Les implants sont-ils remboursés ?
Non, aucun implant n'est actuellement pris en charge par l'Assurance Maladie en France, mais certaines prothèses qui les recouvriront le sont (couronnes, bridges…) , c'est à dire les prothèses à base métallique, ainsi que les actes conservateurs et chirurgicaux pratiqués lors de la pose du ou des implants. Certaines mutuelles en revanche proposent un remboursement pour des implants.
Les remboursements s'effectuent sur la base du tarif conventionnel français, à hauteur de 70%. Selon les normes européennes, les traitements réalisés dans la C.E.E. sont remboursés en France, lorsqu'il s'agit de soins remboursables.
Le patient doit présenter la facture du praticien et un formulaire de déclaration de soins reçus à l'étranger à sa Caisse d'Assurance Maladie.
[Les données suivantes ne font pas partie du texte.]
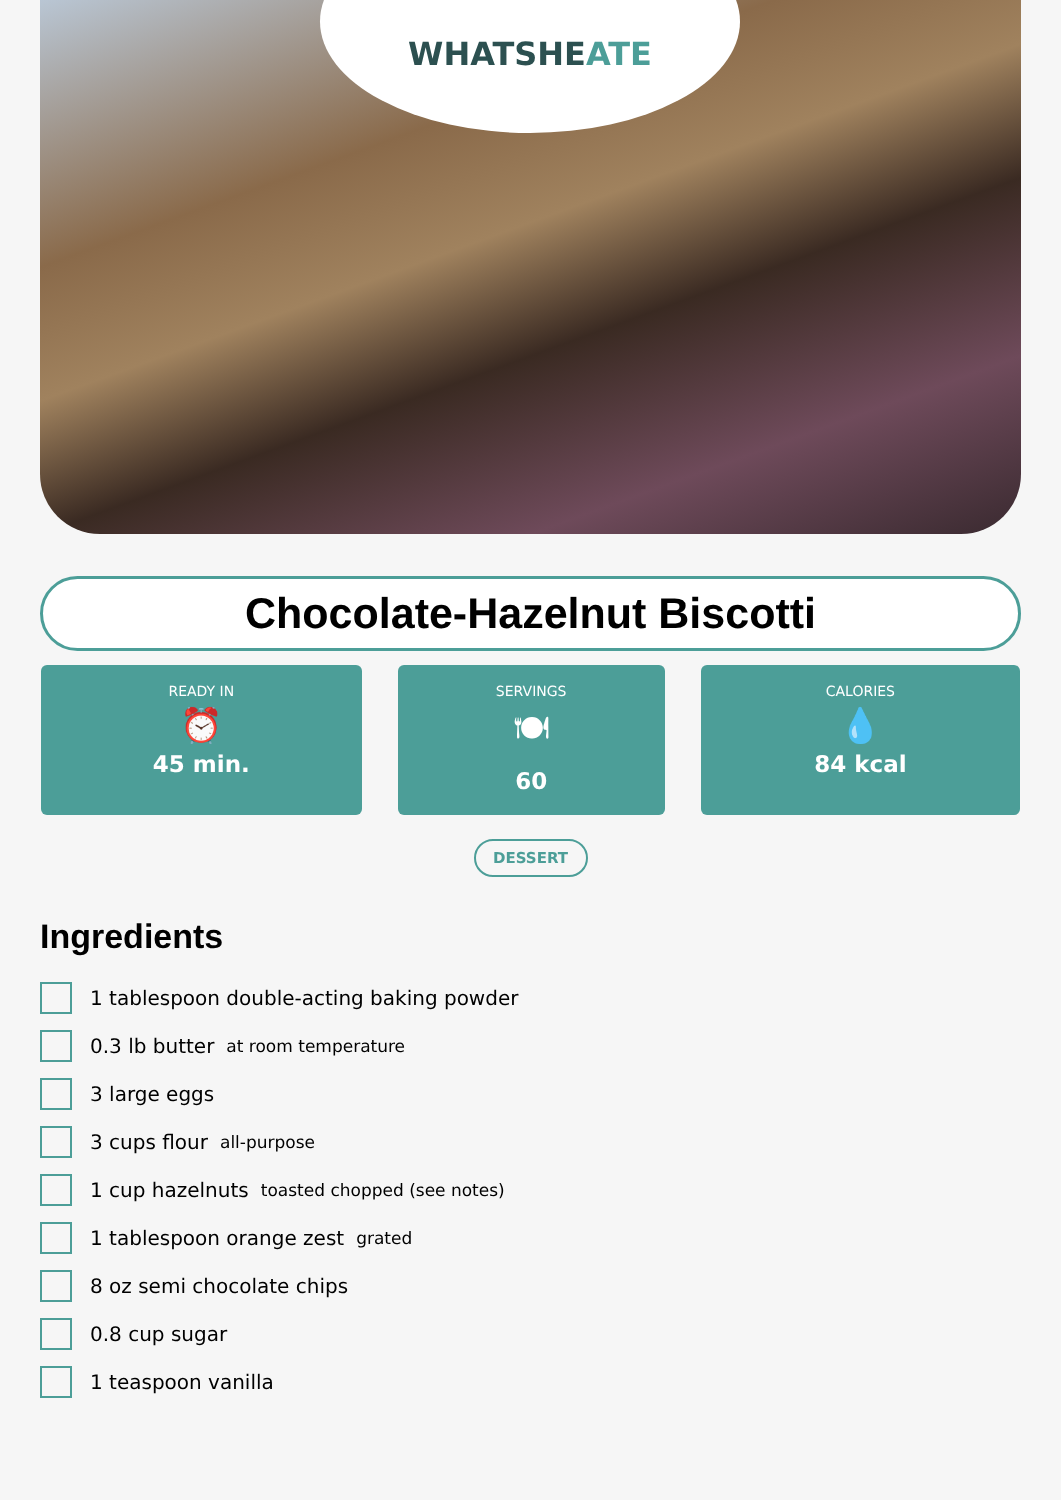WHATSHEATE
Chocolate-Hazelnut Biscotti
READY IN
⏰
45 min.
SERVINGS
🍽
60
CALORIES
💧
84 kcal
DESSERT
Ingredients
1 tablespoon double-acting baking powder
0.3 lb butter at room temperature
3 large eggs
3 cups flour all-purpose
1 cup hazelnuts toasted chopped (see notes)
1 tablespoon orange zest grated
8 oz semi chocolate chips
0.8 cup sugar
1 teaspoon vanilla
A taux de remboursement égal, on comprend vite l'intérêt de rechercher des devis plus économiques, comme ceux proposés en Espagne.
Quels remboursements en Espagne ?
La Sécurité Sociale prend en charge le remboursement des soins dentaires faits en Espagne sur la base de remboursement des soins français : soins préventifs (détartrages, extractions, composites…) et certaines prothèses (amovibles, couronnes céramo-métal, et très prochainement les céramiques sur zircone…) Le tarif de convention sert de base de calcul de remboursement.
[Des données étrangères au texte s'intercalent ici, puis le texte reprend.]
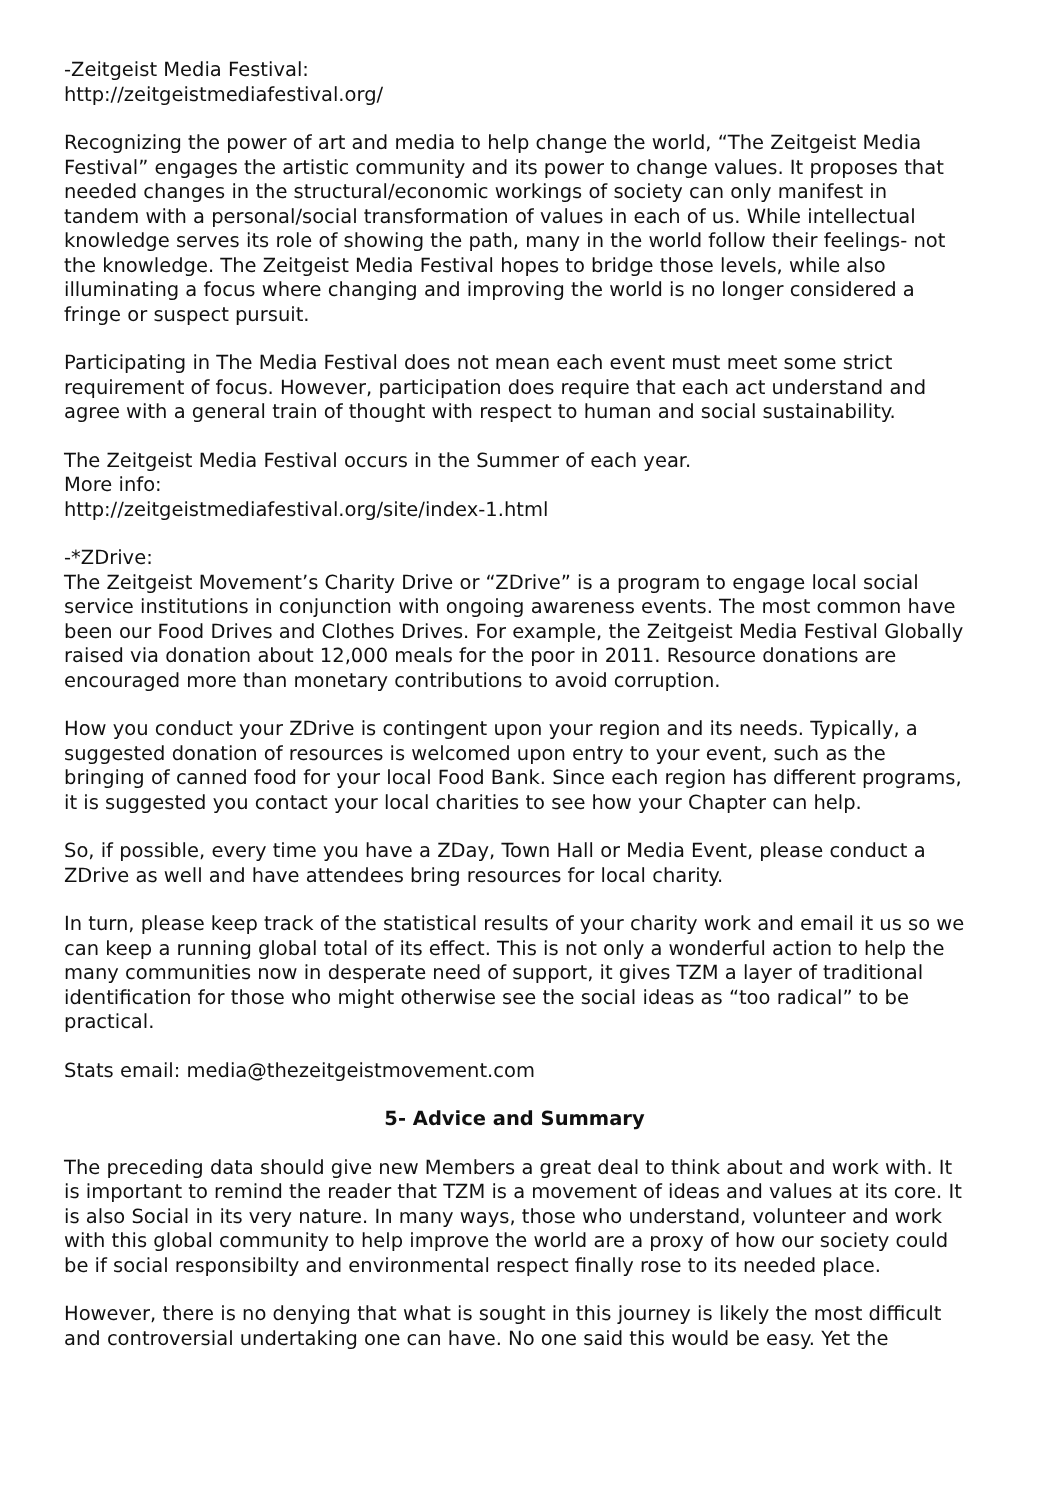-Zeitgeist Media Festival:
http://zeitgeistmediafestival.org/
Recognizing the power of art and media to help change the world, “The Zeitgeist Media Festival” engages the artistic community and its power to change values. It proposes that needed changes in the structural/economic workings of society can only manifest in tandem with a personal/social transformation of values in each of us. While intellectual knowledge serves its role of showing the path, many in the world follow their feelings- not the knowledge. The Zeitgeist Media Festival hopes to bridge those levels, while also illuminating a focus where changing and improving the world is no longer considered a fringe or suspect pursuit.
Participating in The Media Festival does not mean each event must meet some strict requirement of focus. However, participation does require that each act understand and agree with a general train of thought with respect to human and social sustainability.
The Zeitgeist Media Festival occurs in the Summer of each year.
More info:
http://zeitgeistmediafestival.org/site/index-1.html
-*ZDrive:
The Zeitgeist Movement’s Charity Drive or “ZDrive” is a program to engage local social service institutions in conjunction with ongoing awareness events. The most common have been our Food Drives and Clothes Drives. For example, the Zeitgeist Media Festival Globally raised via donation about 12,000 meals for the poor in 2011. Resource donations are encouraged more than monetary contributions to avoid corruption.
How you conduct your ZDrive is contingent upon your region and its needs. Typically, a suggested donation of resources is welcomed upon entry to your event, such as the bringing of canned food for your local Food Bank. Since each region has different programs, it is suggested you contact your local charities to see how your Chapter can help.
So, if possible, every time you have a ZDay, Town Hall or Media Event, please conduct a ZDrive as well and have attendees bring resources for local charity.
In turn, please keep track of the statistical results of your charity work and email it us so we can keep a running global total of its effect. This is not only a wonderful action to help the many communities now in desperate need of support, it gives TZM a layer of traditional identification for those who might otherwise see the social ideas as “too radical” to be practical.
Stats email: media@thezeitgeistmovement.com
5- Advice and Summary
The preceding data should give new Members a great deal to think about and work with. It is important to remind the reader that TZM is a movement of ideas and values at its core. It is also Social in its very nature. In many ways, those who understand, volunteer and work with this global community to help improve the world are a proxy of how our society could be if social responsibilty and environmental respect finally rose to its needed place.
However, there is no denying that what is sought in this journey is likely the most difficult and controversial undertaking one can have. No one said this would be easy. Yet the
Les mutuelles versent ensuite un complément selon leur contrat. Certaines couvrent même des soins non remboursés par la S.S (implants, piliers prothétiques, facettes, provisoires…).
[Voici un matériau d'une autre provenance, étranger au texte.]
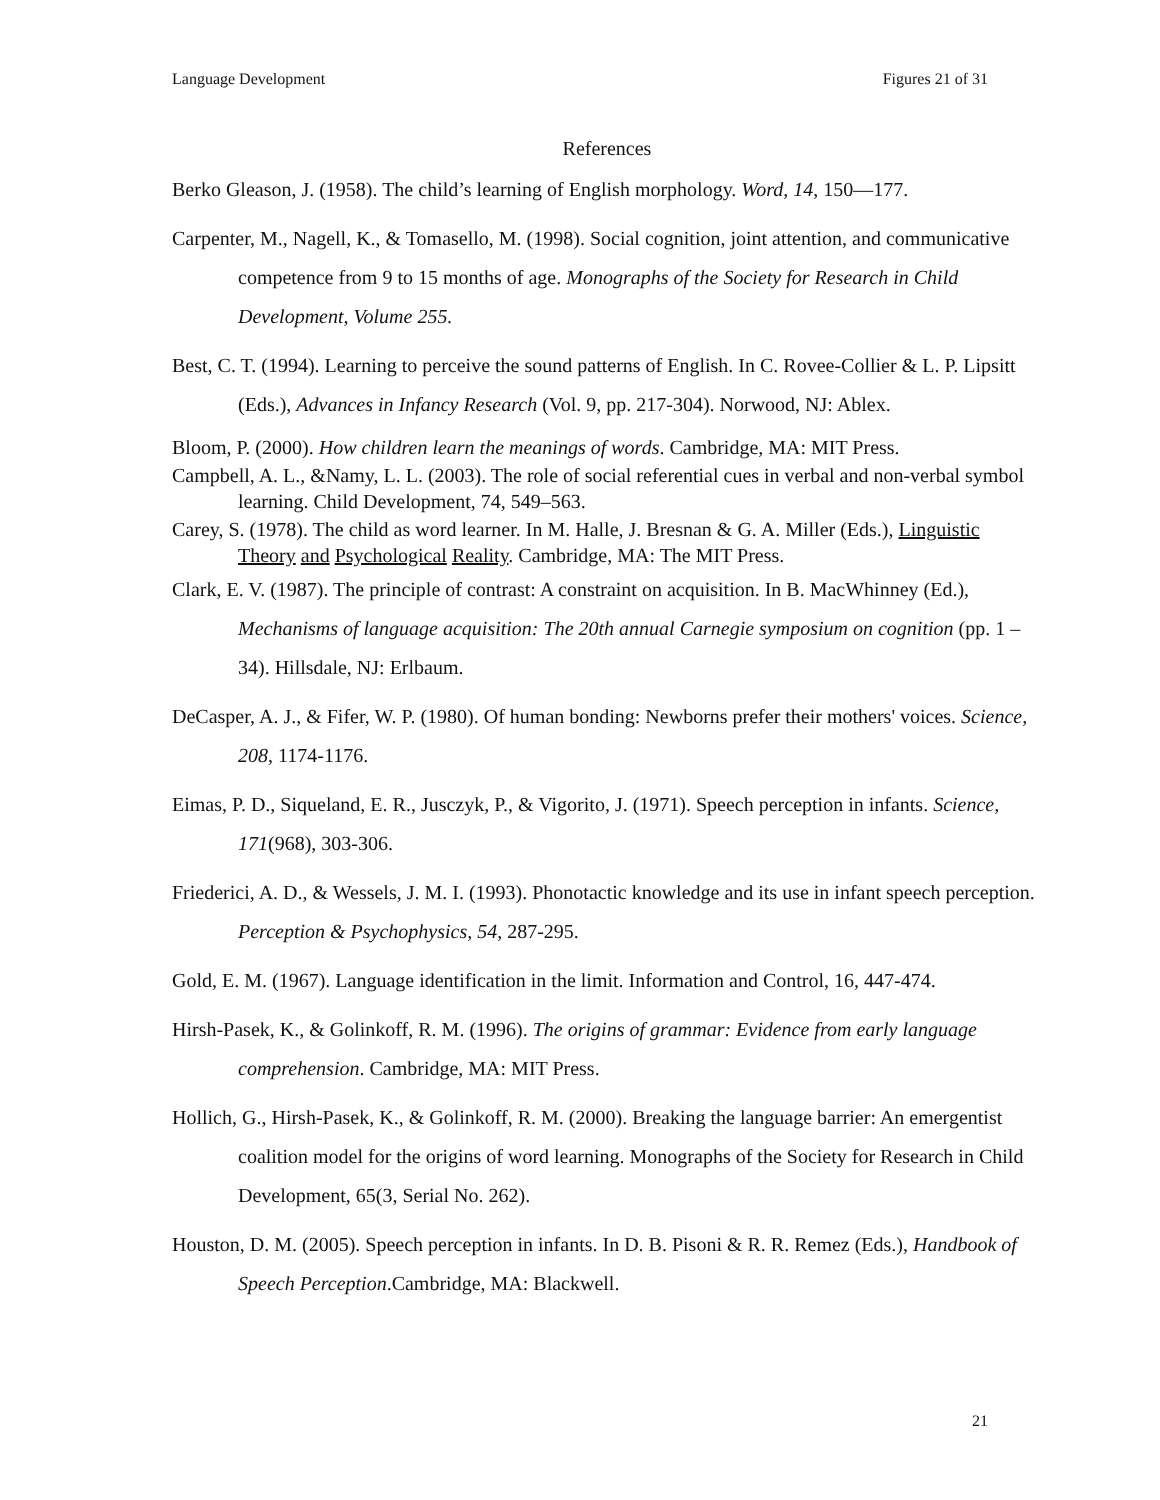Language Development Figures 21 of 31
References
Berko Gleason, J. (1958). The child’s learning of English morphology. Word, 14, 150—177.
Carpenter, M., Nagell, K., & Tomasello, M. (1998). Social cognition, joint attention, and communicative competence from 9 to 15 months of age. Monographs of the Society for Research in Child Development, Volume 255.
Best, C. T. (1994). Learning to perceive the sound patterns of English. In C. Rovee-Collier & L. P. Lipsitt (Eds.), Advances in Infancy Research (Vol. 9, pp. 217-304). Norwood, NJ: Ablex.
Bloom, P. (2000). How children learn the meanings of words. Cambridge, MA: MIT Press.
Campbell, A. L., &Namy, L. L. (2003). The role of social referential cues in verbal and non-verbal symbol learning. Child Development, 74, 549–563.
Carey, S. (1978). The child as word learner. In M. Halle, J. Bresnan & G. A. Miller (Eds.), Linguistic Theory and Psychological Reality. Cambridge, MA: The MIT Press.
Clark, E. V. (1987). The principle of contrast: A constraint on acquisition. In B. MacWhinney (Ed.), Mechanisms of language acquisition: The 20th annual Carnegie symposium on cognition (pp. 1 – 34). Hillsdale, NJ: Erlbaum.
DeCasper, A. J., & Fifer, W. P. (1980). Of human bonding: Newborns prefer their mothers' voices. Science, 208, 1174-1176.
Eimas, P. D., Siqueland, E. R., Jusczyk, P., & Vigorito, J. (1971). Speech perception in infants. Science, 171(968), 303-306.
Friederici, A. D., & Wessels, J. M. I. (1993). Phonotactic knowledge and its use in infant speech perception. Perception & Psychophysics, 54, 287-295.
Gold, E. M. (1967). Language identification in the limit. Information and Control, 16, 447-474.
Hirsh-Pasek, K., & Golinkoff, R. M. (1996). The origins of grammar: Evidence from early language comprehension. Cambridge, MA: MIT Press.
Hollich, G., Hirsh-Pasek, K., & Golinkoff, R. M. (2000). Breaking the language barrier: An emergentist coalition model for the origins of word learning. Monographs of the Society for Research in Child Development, 65(3, Serial No. 262).
Houston, D. M. (2005). Speech perception in infants. In D. B. Pisoni & R. R. Remez (Eds.), Handbook of Speech Perception.Cambridge, MA: Blackwell.
21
La carte Vitale ne servant pas, c’est la facture et le devis du praticien qu’il faut transmettre aux organismes, ainsi que le formulaire de soins reçus à l'étranger que nous vous remettrons.
Qu’est-ce que l’ostéointégration ?
Après avoir placé l’implant dans l’os on referme la gencive pour laisser l’os se fixer autour de l’implant, cette phase de cicatrisation : c’est l’ostéointégration. Cette phase d’attente dure au minimum deux mois, pendant lesquels l’implant ne doit pas être sollicité afin que l’os se consolide autour.
Dans certain cas, l'implant peut être mis en charge immédiatement après avoir été posé, par exemple lors de la pose de 5 ou 6 implants sur la même arcade...
Quand et pourquoi faire une greffe osseuse ?
Lorsqu’il manque le volume osseux nécessaire à la pose d’un implant, il faut rapporter de la matière et donc recourir à la greffe. Le diagnostic de la perte osseuse se fait à la lecture des radios panoramiques, rétroalvéolaires ou scanners indispensables à toute consultation préimplantaire.
La disparition d’une dent, crée avec le temps une résorption osseuse, le volume osseux diminue. De ce fait il n’y a plus le «volume » suffisant pour fixer un implant. Le chirurgien peut procéder à une greffe, ou à une expansion des crêtes osseuses trop fines, ou encore à un soulevé du plancher du sinus. D’autres fois, il peut juste recourir aux matériaux de comblements et aux membranes de régénération osseuse guidée.
Toutes ces techniques permettent de poser des implants même dans des cas très compromis au départ.